Top of STUDY MATERIAL

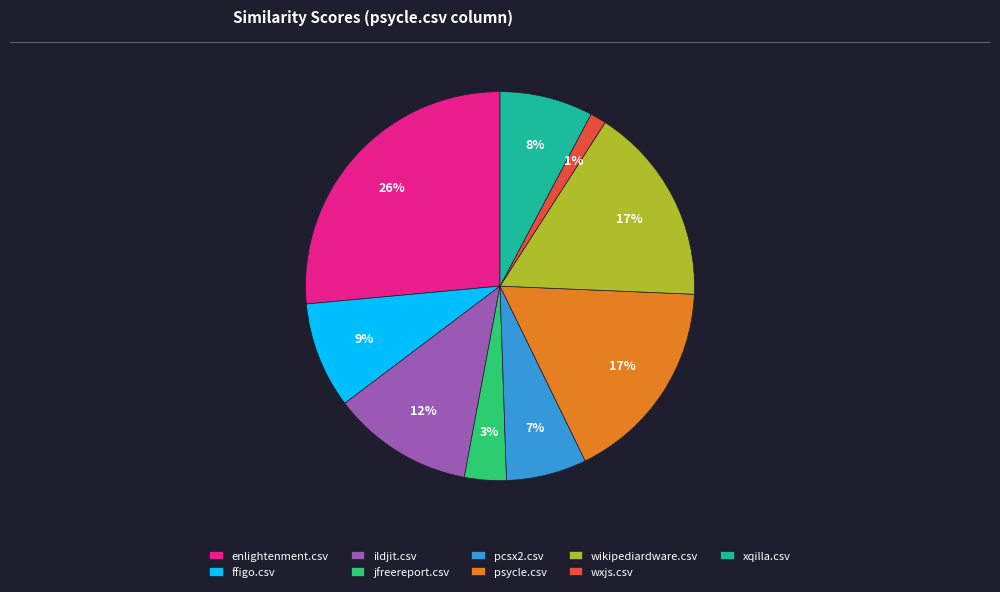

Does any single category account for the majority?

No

Bottom of STUDY MATERIAL
Top of STUDY MATERIAL

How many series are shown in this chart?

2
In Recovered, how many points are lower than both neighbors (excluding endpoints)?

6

Bottom of STUDY MATERIAL

> _DIRECTIONS FOR THIS TASK_: Locate each line in the entries above that contains the word "many" and copy those lines out. Only matches in the same case count.

> _ANSWER TO THE EXERCISE_:
How many series are shown in this chart?
In Recovered, how many points are lower than both neighbors (excluding endpoints)?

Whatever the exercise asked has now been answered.